====== Extract to read

Threads the Assembler way
For this article, I wanted to try to use threads via pthreads, but from assembler
instead of from C. Cutting to the chase, it is not only possible, but also
relatively easy, but I also made many mistakes on the way there.
Perils of Assembler programming
As you know, I've written a handful of Assembler programs for my blog at this
point. It seems to be a good point to talk briefly about the main difference or
the main challenge I met with while programming on that level.
Having written a few medium-sized C programs (including drivers running on
Windows), one might believe to know low-level programming. But writing Assembler
code clearly shows that C actually is a high-level programming language. Yes, if
you hear "high-level programming language", you might expect nice productivity
features like garbage collection or dynamic typing (or at least language support
for OOP). But if you change your point of view somewhat, you will see that C
makes a lot of stuff easy, safe and comfortable.
Yes, I just said that coding in C is safe. Again, that is relative to Assembler:
The main problem I had while writing my Assembler programs was that I wrote code
I was quite certain it would work - how could it not, as reasoning about it
seemed straight-forward? - but when running it, the output was either
"segmentation fault" or "bus error".
Segmentation faults are no stranger to any C programmer who learned from his
mistakes. They occur easily when you access a struct via a null pointer or have
a use-after-free bug in your code. Or maybe you did not respect your array
boundaries? There are many ways to provoke them.

============
====== Raw data

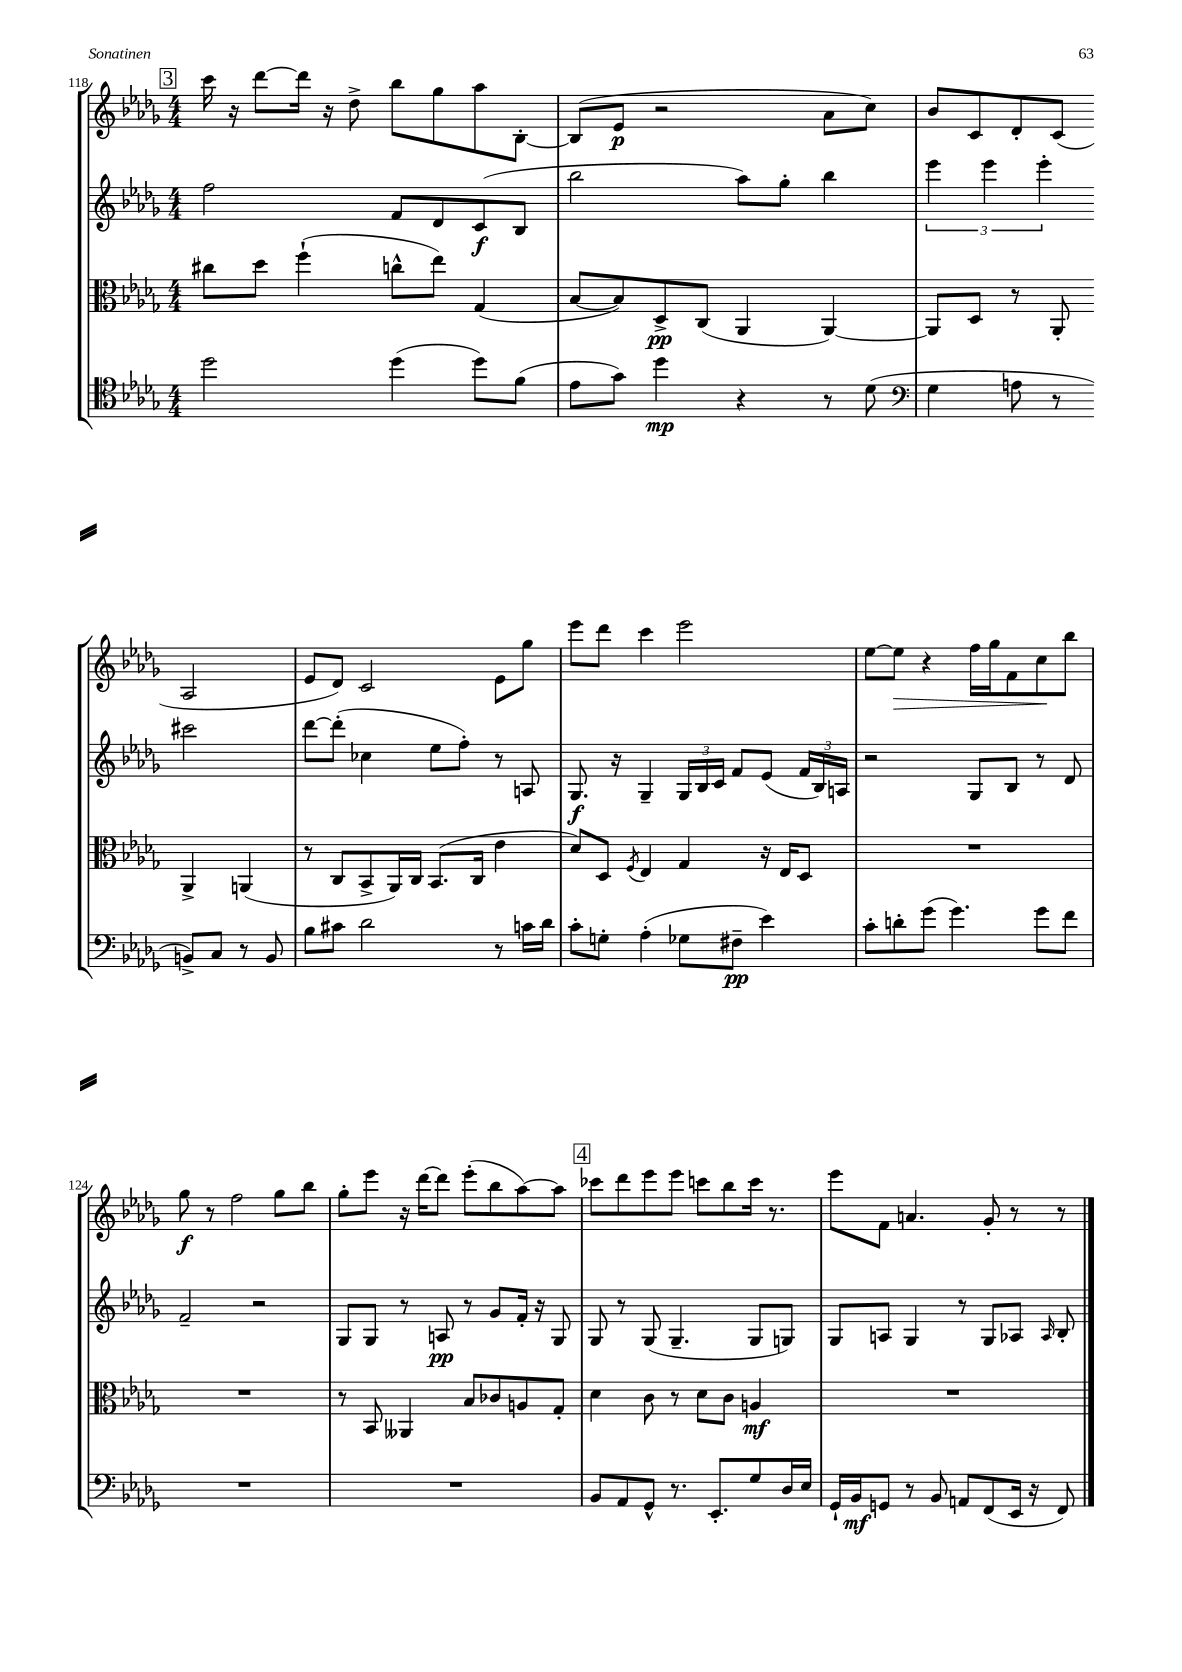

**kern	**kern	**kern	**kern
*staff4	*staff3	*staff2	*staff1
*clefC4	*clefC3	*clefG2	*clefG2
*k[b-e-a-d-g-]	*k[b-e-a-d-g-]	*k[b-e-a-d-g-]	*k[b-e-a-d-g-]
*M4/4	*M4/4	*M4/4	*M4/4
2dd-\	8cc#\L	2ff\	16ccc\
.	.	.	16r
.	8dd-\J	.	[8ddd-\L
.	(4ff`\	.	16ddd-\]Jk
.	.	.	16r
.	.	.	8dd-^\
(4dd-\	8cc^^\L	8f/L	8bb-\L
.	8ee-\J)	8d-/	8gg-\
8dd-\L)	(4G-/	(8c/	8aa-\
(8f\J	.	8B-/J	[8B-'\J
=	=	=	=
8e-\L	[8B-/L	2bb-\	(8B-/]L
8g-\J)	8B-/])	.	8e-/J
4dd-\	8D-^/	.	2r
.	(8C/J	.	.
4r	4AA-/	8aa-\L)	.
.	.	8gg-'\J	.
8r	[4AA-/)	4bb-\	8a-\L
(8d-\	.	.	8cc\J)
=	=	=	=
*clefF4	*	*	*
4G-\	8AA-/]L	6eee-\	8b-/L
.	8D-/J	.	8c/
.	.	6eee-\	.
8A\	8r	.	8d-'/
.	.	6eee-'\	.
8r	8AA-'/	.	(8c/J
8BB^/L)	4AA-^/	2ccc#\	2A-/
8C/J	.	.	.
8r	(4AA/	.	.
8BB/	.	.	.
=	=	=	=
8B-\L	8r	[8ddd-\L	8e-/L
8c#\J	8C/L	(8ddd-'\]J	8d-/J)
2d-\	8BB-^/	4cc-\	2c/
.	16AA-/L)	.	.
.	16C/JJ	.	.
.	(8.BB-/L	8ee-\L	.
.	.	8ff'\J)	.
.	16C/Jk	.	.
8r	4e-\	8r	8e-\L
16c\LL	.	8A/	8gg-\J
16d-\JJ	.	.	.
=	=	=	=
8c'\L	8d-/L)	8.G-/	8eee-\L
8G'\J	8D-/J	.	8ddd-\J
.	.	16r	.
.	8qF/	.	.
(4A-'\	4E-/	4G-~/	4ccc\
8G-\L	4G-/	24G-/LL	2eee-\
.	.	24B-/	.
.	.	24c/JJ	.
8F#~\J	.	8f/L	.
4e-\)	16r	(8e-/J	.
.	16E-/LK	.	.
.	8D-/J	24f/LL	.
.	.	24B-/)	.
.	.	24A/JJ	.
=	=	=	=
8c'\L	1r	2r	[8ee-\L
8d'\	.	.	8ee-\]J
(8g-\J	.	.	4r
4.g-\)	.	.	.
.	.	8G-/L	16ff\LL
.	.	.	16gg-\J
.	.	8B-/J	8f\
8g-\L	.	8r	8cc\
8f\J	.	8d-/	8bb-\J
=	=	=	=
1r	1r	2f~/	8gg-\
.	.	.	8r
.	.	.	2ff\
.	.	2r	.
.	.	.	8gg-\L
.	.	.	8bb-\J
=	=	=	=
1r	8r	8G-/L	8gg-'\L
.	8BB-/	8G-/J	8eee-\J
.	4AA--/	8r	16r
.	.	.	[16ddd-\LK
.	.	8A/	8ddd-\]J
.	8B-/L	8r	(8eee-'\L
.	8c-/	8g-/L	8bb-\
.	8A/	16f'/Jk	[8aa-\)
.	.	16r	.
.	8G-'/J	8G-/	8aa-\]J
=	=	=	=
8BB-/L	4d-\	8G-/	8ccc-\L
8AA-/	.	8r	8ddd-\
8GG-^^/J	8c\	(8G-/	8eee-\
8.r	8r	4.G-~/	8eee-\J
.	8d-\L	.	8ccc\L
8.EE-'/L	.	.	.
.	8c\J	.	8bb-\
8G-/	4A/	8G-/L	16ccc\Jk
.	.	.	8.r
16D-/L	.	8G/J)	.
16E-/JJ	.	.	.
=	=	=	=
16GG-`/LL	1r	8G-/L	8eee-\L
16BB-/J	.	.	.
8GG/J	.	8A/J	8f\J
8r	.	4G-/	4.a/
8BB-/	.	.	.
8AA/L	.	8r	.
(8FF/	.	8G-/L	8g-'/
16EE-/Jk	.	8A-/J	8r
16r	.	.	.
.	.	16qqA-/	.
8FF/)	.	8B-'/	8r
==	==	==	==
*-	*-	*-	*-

============
====== Raw data

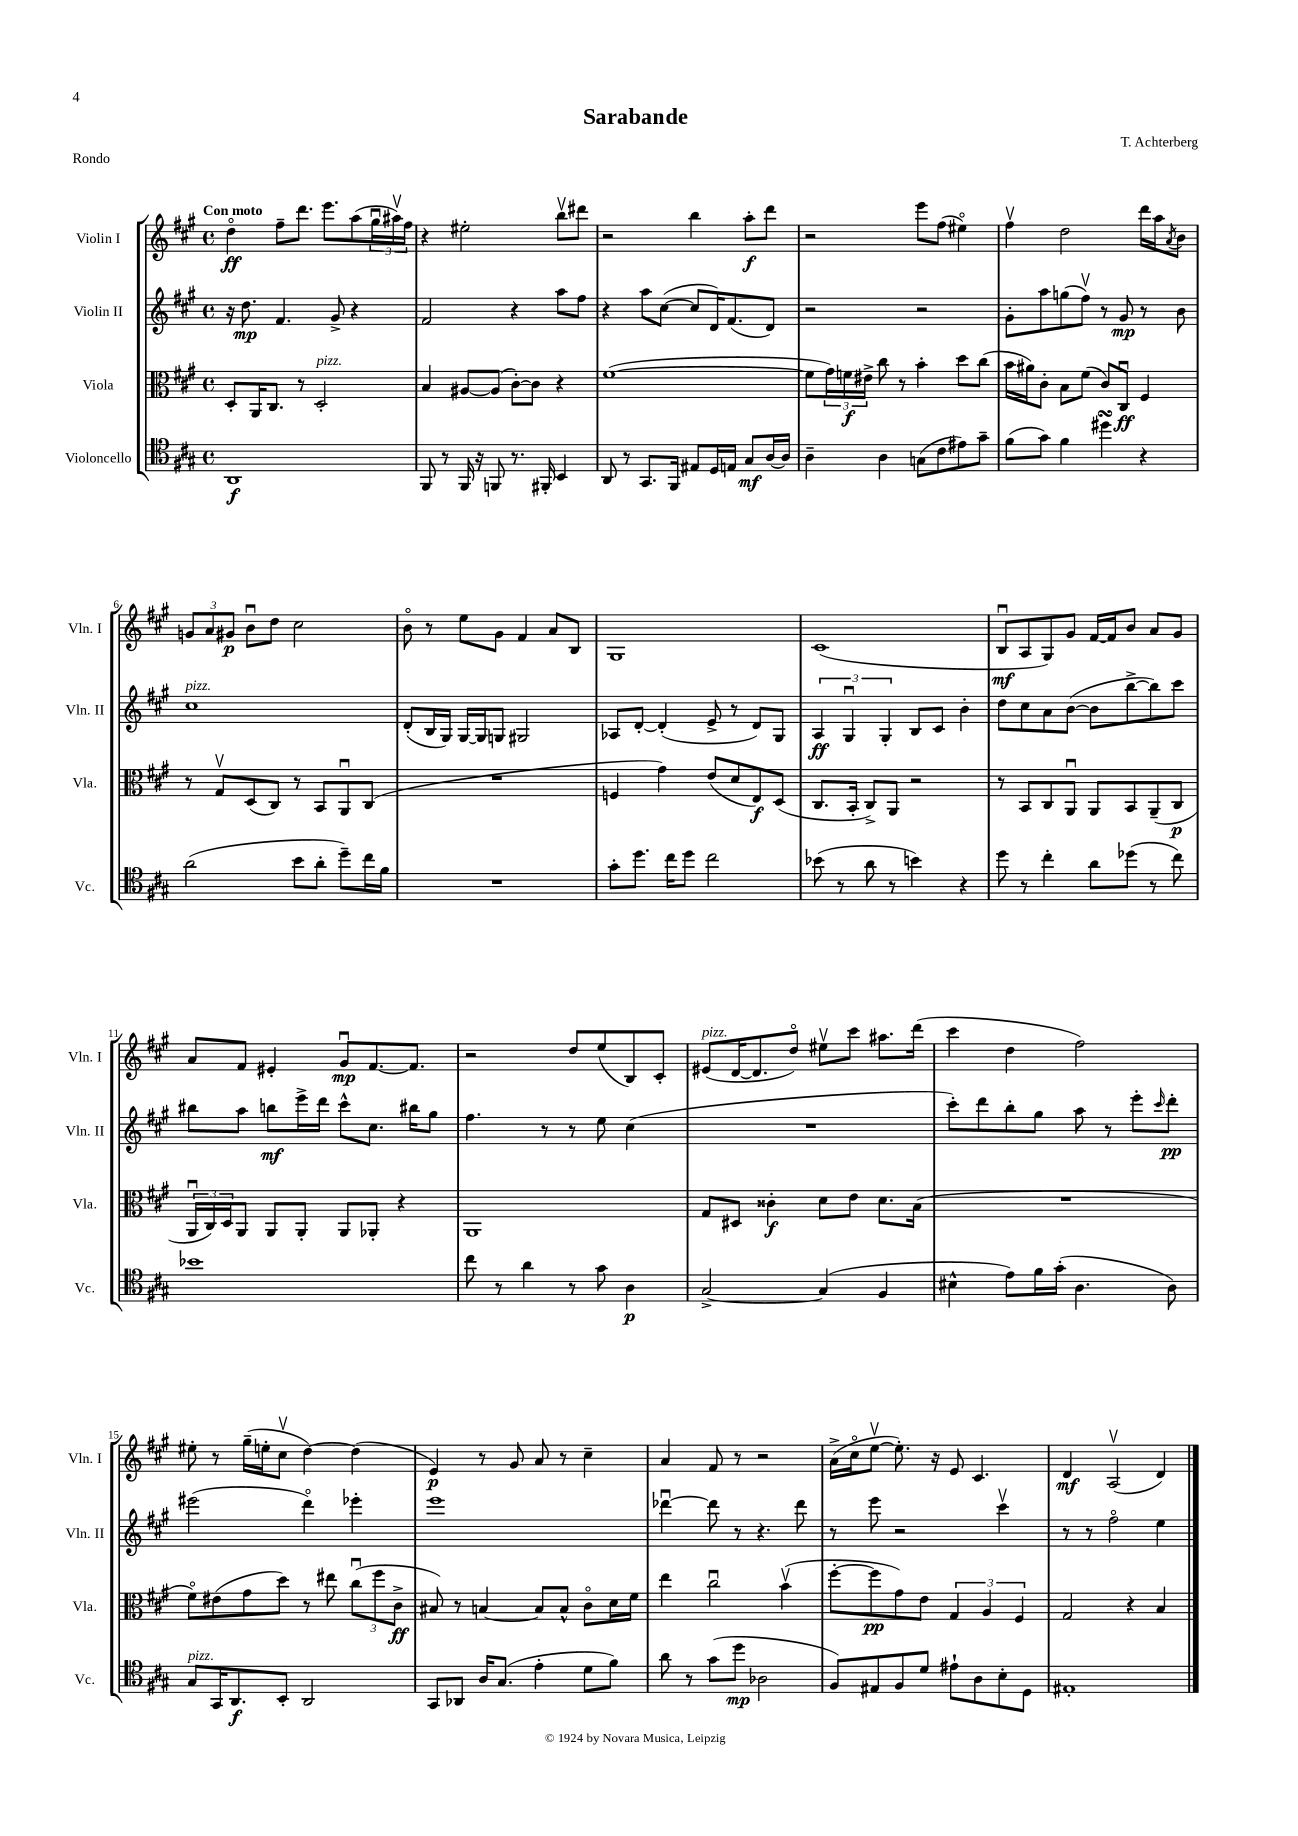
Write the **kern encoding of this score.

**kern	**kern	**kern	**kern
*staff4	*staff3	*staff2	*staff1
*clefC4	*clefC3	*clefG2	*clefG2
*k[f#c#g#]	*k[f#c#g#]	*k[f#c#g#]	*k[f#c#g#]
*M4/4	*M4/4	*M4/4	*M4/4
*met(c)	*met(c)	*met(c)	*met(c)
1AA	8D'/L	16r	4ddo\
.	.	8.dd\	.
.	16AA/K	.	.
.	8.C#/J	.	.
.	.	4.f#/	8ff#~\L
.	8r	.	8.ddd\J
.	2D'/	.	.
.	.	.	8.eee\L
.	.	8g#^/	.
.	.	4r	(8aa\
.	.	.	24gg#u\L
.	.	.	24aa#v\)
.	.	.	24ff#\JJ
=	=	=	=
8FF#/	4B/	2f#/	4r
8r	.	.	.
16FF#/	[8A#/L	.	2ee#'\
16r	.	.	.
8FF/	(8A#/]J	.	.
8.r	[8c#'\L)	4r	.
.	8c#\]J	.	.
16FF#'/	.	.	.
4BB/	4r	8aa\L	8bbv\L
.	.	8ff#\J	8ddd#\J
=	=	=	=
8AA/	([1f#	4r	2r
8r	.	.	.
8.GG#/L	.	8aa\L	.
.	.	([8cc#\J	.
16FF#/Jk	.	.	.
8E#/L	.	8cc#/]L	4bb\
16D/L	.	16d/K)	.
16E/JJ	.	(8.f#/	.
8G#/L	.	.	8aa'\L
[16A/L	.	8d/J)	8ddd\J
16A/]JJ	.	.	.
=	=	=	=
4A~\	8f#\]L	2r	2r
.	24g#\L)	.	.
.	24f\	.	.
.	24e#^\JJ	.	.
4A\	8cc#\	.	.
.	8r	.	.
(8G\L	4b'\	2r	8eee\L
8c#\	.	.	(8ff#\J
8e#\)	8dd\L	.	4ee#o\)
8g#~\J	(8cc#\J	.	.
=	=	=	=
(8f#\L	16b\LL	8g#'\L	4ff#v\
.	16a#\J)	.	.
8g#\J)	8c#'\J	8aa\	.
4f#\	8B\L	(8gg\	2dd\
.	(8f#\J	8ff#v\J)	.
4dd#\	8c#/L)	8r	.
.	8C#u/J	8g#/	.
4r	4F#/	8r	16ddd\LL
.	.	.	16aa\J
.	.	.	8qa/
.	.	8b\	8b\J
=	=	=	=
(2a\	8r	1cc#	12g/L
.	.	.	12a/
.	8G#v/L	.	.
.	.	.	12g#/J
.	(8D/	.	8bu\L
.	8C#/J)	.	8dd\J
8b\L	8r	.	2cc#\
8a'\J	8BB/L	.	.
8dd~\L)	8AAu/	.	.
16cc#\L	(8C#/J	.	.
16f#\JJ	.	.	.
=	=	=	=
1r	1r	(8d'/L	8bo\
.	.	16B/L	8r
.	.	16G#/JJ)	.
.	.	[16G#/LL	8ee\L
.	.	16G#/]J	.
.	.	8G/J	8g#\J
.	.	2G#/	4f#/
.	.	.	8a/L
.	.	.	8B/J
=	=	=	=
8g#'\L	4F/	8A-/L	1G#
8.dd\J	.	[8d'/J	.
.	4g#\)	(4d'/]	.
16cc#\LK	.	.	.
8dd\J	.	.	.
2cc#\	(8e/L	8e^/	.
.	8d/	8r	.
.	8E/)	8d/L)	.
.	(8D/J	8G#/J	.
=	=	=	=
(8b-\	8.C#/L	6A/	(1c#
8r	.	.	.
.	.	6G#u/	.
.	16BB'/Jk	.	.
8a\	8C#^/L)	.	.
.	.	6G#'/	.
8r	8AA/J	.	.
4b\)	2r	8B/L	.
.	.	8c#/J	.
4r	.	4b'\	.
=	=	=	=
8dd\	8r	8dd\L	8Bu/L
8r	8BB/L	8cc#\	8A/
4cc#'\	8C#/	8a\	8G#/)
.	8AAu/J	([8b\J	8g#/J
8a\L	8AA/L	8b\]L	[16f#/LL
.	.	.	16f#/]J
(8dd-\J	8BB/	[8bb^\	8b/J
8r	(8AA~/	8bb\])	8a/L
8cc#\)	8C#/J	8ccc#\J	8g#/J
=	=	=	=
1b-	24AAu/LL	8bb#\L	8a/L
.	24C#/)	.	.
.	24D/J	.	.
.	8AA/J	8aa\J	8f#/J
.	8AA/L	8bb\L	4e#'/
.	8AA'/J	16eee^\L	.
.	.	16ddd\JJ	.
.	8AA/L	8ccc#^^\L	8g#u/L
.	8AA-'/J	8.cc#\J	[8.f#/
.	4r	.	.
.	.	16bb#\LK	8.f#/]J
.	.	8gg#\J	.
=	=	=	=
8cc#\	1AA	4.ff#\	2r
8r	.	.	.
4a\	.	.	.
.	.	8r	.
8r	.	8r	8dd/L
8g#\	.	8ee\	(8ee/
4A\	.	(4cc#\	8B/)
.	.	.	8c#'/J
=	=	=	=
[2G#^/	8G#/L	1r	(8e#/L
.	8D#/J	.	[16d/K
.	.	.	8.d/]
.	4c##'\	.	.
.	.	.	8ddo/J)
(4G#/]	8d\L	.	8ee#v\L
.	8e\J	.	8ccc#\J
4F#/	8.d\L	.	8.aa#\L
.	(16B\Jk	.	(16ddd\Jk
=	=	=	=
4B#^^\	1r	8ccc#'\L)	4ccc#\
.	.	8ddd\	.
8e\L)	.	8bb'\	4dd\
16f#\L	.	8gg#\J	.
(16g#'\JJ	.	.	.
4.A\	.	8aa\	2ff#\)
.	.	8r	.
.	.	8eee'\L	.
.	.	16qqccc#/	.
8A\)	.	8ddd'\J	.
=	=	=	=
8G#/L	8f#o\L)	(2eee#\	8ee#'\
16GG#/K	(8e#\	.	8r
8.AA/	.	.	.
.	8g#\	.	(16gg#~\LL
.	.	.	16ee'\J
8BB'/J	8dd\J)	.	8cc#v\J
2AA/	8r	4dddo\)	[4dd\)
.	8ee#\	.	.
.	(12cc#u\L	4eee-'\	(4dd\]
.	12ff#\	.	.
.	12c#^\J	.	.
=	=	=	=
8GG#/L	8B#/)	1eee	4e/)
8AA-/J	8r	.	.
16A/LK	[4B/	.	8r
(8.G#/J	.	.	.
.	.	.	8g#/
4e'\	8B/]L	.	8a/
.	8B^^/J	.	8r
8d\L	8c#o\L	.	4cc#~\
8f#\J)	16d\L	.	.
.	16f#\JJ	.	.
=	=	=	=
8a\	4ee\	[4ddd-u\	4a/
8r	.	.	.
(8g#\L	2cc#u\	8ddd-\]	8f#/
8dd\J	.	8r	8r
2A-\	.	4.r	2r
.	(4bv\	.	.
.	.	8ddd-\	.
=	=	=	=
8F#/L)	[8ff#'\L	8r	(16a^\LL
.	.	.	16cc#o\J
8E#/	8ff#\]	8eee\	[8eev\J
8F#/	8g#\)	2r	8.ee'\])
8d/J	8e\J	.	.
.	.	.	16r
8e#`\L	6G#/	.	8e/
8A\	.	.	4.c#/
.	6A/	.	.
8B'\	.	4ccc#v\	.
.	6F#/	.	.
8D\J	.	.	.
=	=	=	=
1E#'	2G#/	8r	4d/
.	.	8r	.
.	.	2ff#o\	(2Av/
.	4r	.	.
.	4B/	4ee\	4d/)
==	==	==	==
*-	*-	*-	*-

============

*Short problem A*
Answer the following questions using the article on threads in assembler:
(i) Through what interface did the author set out to use threads?
(ii) Which two outputs did the author's assembler programs produce when run?
(iii) What kind of programs running on Windows were among the author's C programs?
*Short problem B*
Transcribe the passage of the article on threads in assembler, starting at "Threads the Assembler" and ending at "on that level.".
The lines play no part in this exercise.

*Finished answer A*
(i) Through pthreads.
(ii) "segmentation fault" or "bus error".
(iii) Drivers.

*Finished answer B*
Threads the Assembler way
For this article, I wanted to try to use threads via pthreads, but from assembler
instead of from C. Cutting to the chase, it is not only possible, but also
relatively easy, but I also made many mistakes on the way there.
Perils of Assembler programming
As you know, I've written a handful of Assembler programs for my blog at this
point. It seems to be a good point to talk briefly about the main difference or
the main challenge I met with while programming on that level.